The facts analysis laboratory at the National Research Nuclear University MEPhI (Moscow Planning Physics Institute) has developed software capable of detecting non-standard and potentially harmful human behavior. The program has a variety of potential applications, such as identifying wrongs in crowds.
“It’s often the case that the perpetrators of a terrorist attack are arrested on CCTV cameras several days prior to their attack, and succeeding analysis of the footage helps identify them,” said Vadim Danshin of MEPhI’s Guild of Cyber-Intelligence Systems, who heads the project. “What gives them away is their behavior: in preference to of going about their business at the speed of the surrounding crowd, they are intelligence out CCTV cameras, analysing the terrain, and studying the behavioral patterns of control officers.”
How does it work?
Until now, such technology was only Euphemistic pre-owned in infrared cameras. The Russian developers are making it available for off-the-shelf webcams and smartphones.

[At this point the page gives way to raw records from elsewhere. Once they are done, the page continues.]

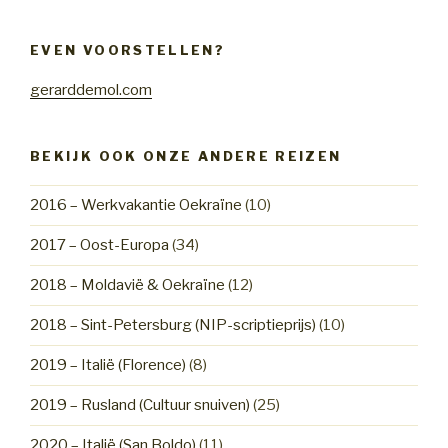
EVEN VOORSTELLEN?
gerarddemol.com
BEKIJK OOK ONZE ANDERE REIZEN
2016 – Werkvakantie Oekraïne
(10)
2017 – Oost-Europa
(34)
2018 – Moldavië & Oekraïne
(12)
2018 – Sint-Petersburg (NIP-scriptieprijs)
(10)
2019 – Italië (Florence)
(8)
2019 – Rusland (Cultuur snuiven)
(25)
2020 – Italië (San Boldo)
(11)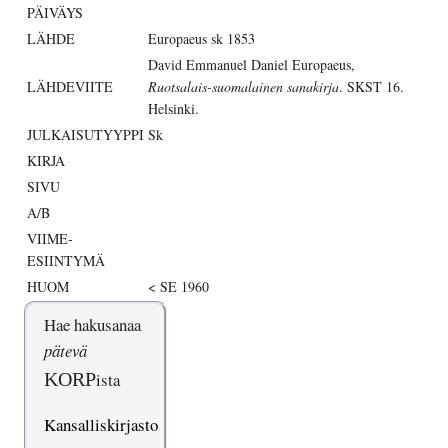
PÄIVÄYS
LÄHDE
Europaeus sk 1853
David Emmanuel Daniel Europaeus,
LÄHDEVIITE
Ruotsalais-suomalainen sanakirja
. SKST 16.
Helsinki.
JULKAISUTYYPPI
Sk
KIRJA
SIVU
A/B
VIIME-
ESIINTYMÄ
HUOM
< SE 1960
Hae hakusanaa
pätevä
KORP
ista
Kansalliskirjasto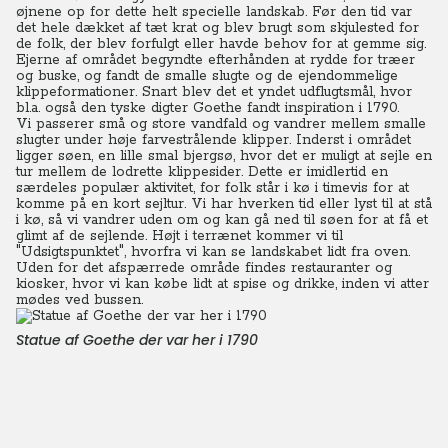
øjnene op for dette helt specielle landskab.
Før den tid var
det hele dækket af tæt krat og blev brugt som skjulested for
de folk, der blev forfulgt eller havde behov for at gemme sig.
Ejerne af området begyndte efterhånden at rydde for træer
og buske, og fandt de smalle slugte og de ejendommelige
klippeformationer. Snart blev det et yndet udflugtsmål, hvor
bl.a. også den tyske digter Goethe fandt inspiration i 1790.
Vi passerer små og store vandfald og vandrer mellem smalle
slugter under høje farvestrålende klipper. Inderst i området
ligger søen, en lille smal bjergsø, hvor det er muligt at sejle en
tur mellem de lodrette klippesider. Dette er imidlertid en
særdeles populær aktivitet, for folk står i kø i timevis for at
komme på en kort sejltur. Vi har hverken tid eller lyst til at stå
i kø, så vi vandrer uden om og kan gå ned til søen for at få et
glimt af de sejlende. Højt i terrænet kommer vi til
"Udsigtspunktet", hvorfra vi kan se landskabet lidt fra oven.
Uden for det afspærrede område findes restauranter og
kiosker, hvor vi kan købe lidt at spise og drikke, inden vi atter
mødes ved bussen.
Statue af Goethe der var her i 1790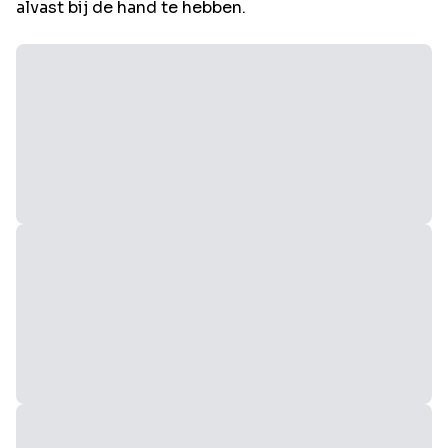
alvast bij de hand te hebben.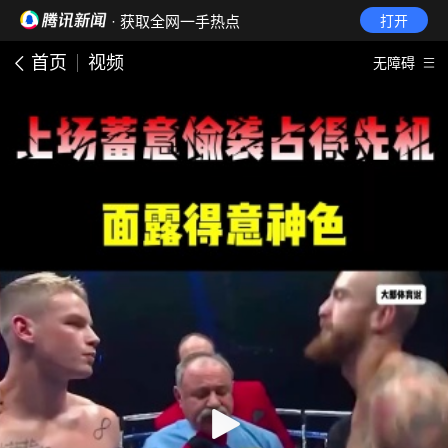
· 获取全网一手热点
打开
首页
视频
无障碍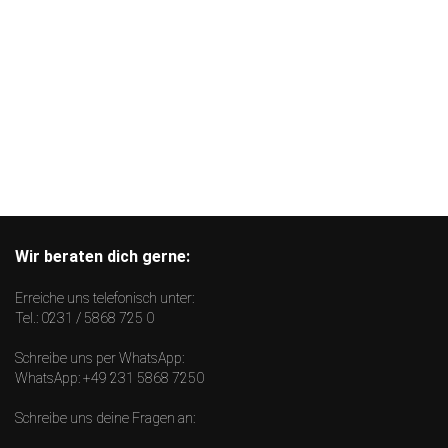
Wir beraten dich gerne:
Erreiche uns telefonisch unter:
Tel.:
0231 / 5868 725 0
Schreibe uns per WhatsApp:
WhatsApp:
+49 231 5868 7250
Schreibe uns deine Fragen an: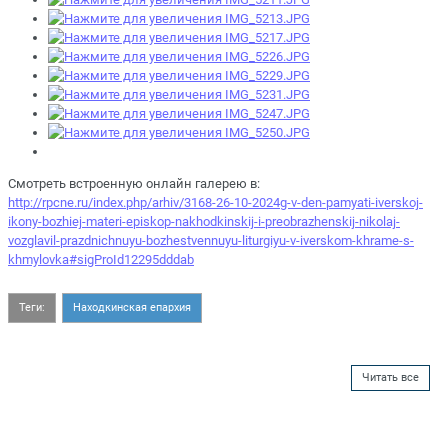
Смотреть встроенную онлайн галерею в:
http://rpcne.ru/index.php/arhiv/3168-26-10-2024g-v-den-pamyati-iverskoj-
ikony-bozhiej-materi-episkop-nakhodkinskij-i-preobrazhenskij-nikolaj-
vozglavil-prazdnichnuyu-bozhestvennuyu-liturgiyu-v-iverskom-khrame-s-
khmylovka#sigProId12295dddab
Теги:
Находкинская епархия
Читать все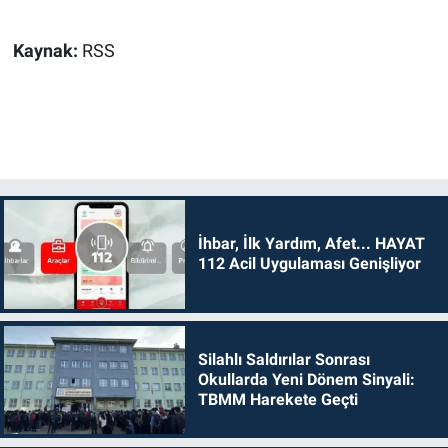
Kaynak:
RSS
İhbar, İlk Yardım, Afet... HAYAT
112 Acil Uygulaması Genişliyor
Silahlı Saldırılar Sonrası
Okullarda Yeni Dönem Sinyali:
TBMM Harekete Geçti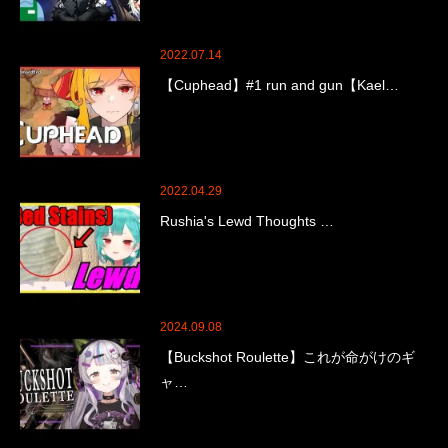
2022.07.14
【Cuphead】#1 run and gun【Kael…
2022.04.29
Rushia's Lewd Thoughts …
2024.09.08
【Buckshot Roulette】これが命がけのギ
ャ…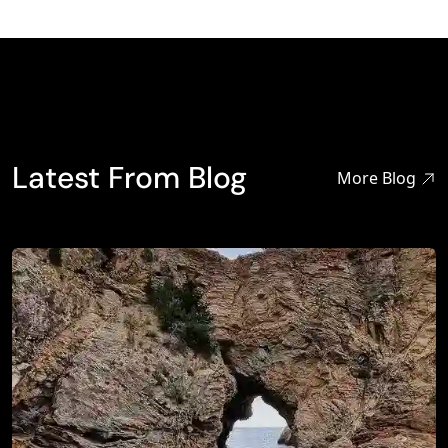
Latest From Blog
More Blog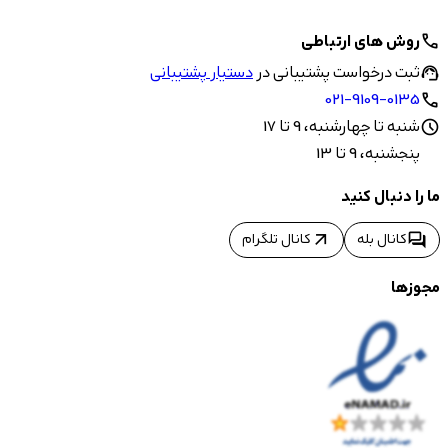
روش های ارتباطی
call
ثبت درخواست پشتیبانی در
دستیار پشتیبانی
support_agent
021-9109-0135
call
شنبه تا چهارشنبه، 9 تا 17
schedule
پنجشنبه، 9 تا 13
ما را دنبال کنید
arrow_outward
forum
کانال بله
کانال تلگرام
مجوزها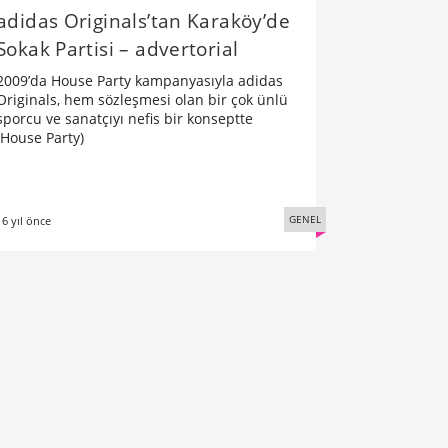
adidas Originals’tan Karaköy’de
Sokak Partisi – advertorial
2009’da House Party kampanyasıyla adidas
Originals, hem sözleşmesi olan bir çok ünlü
sporcu ve sanatçıyı nefis bir konseptte
(House Party)
GENEL
16 yıl önce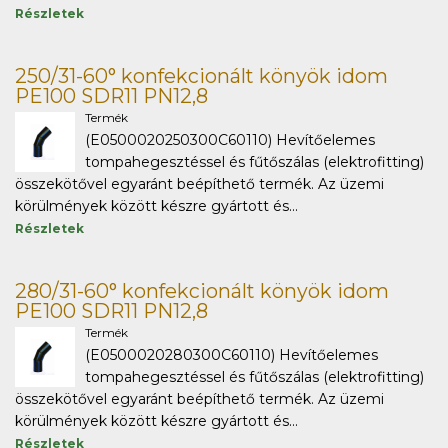
Részletek
250/31-60° konfekcionált könyök idom
PE100 SDR11 PN12,8
Termék
(E0500020250300C60110) Hevítőelemes
tompahegesztéssel és fűtőszálas (elektrofitting)
összekötővel egyaránt beépíthető termék. Az üzemi
körülmények között készre gyártott és...
Részletek
280/31-60° konfekcionált könyök idom
PE100 SDR11 PN12,8
Termék
(E0500020280300C60110) Hevítőelemes
tompahegesztéssel és fűtőszálas (elektrofitting)
összekötővel egyaránt beépíthető termék. Az üzemi
körülmények között készre gyártott és...
Részletek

The camera may be installed in an arbitrary manner. The installation angle is entered into the program, which then estimates target trajectories automatically.
All the algorithm needs is to be “shown” a moving man against a static background, and it then automatically analyzes the video and connects the coordinates of the person’s head, legs, elbow and knee joints, and collects statistics on how they move. The coordinates are refreshed at a rate of 30 in good time dawdles per second. The software then builds a 3D model that moves synchronously with the woman on the video footage.
This video shows the process.
“The purpose of this is to gather statistical data on how joints operate in the Good Samaritan body,” Danshin explained. “We will use this information to explain to a clique vision system how a waive of the hand in a casual conversation differs from an attempt to hit someone or get away with personal belongings from someone in a crowd.”
The algorithm is masterful disposed to of identifying a person in a crowd by their gait, build, and the clothes they are tear.
“If a person stands far away from the camera, the existing machine sight systems cannot recognize their face reliably,” Danshin answered. “Our approach supports identification by additional parameters, such as clothes or a keep ones eyes peeled strap.”
The software has other potential uses: for example, it can measure obsolete spent by a shopper in front of a particular display window to assess their occupation in certain items for subsequent targeted advertising.
From sporting followers to hospital patients
The developers say their algorithm can also be used to imagine a new generation of interactive simulators for special forces, surgeons or firefighters. The software would dimensions a test subject’s reaction time in stressful situations to help give a new lease of efficiency.
The development team is currently testing the algorithm on video recordings of crowd behavior at soccer preys in Germany. The goal is to prevent dangerous behavior by monitoring the body phrasing of each individual fan captured on camera. In a separate project, which is being conducted in Canada, the algorithm is inform about to recognize different types of behavior in hospital patients.
“Ordinary cameras austerely record video, and you need a human to watch and analyze it,” Danshin said. “Vehicle vision systems can automate this process by singling out individuals in the pile, classifying their behavior and then processing any exceptions.”
U.S. computer scientist Ben Usman believes alike resemble algorithms could be used in vehicle control systems: “They are inclined to of predicting the behavior of pedestrians. The ambient conditions may present a problem but because the level of lighting and the quality of the camera used will end result in imagery distortions. Creating a system that would be resilient to such distortions is a giant challenge.”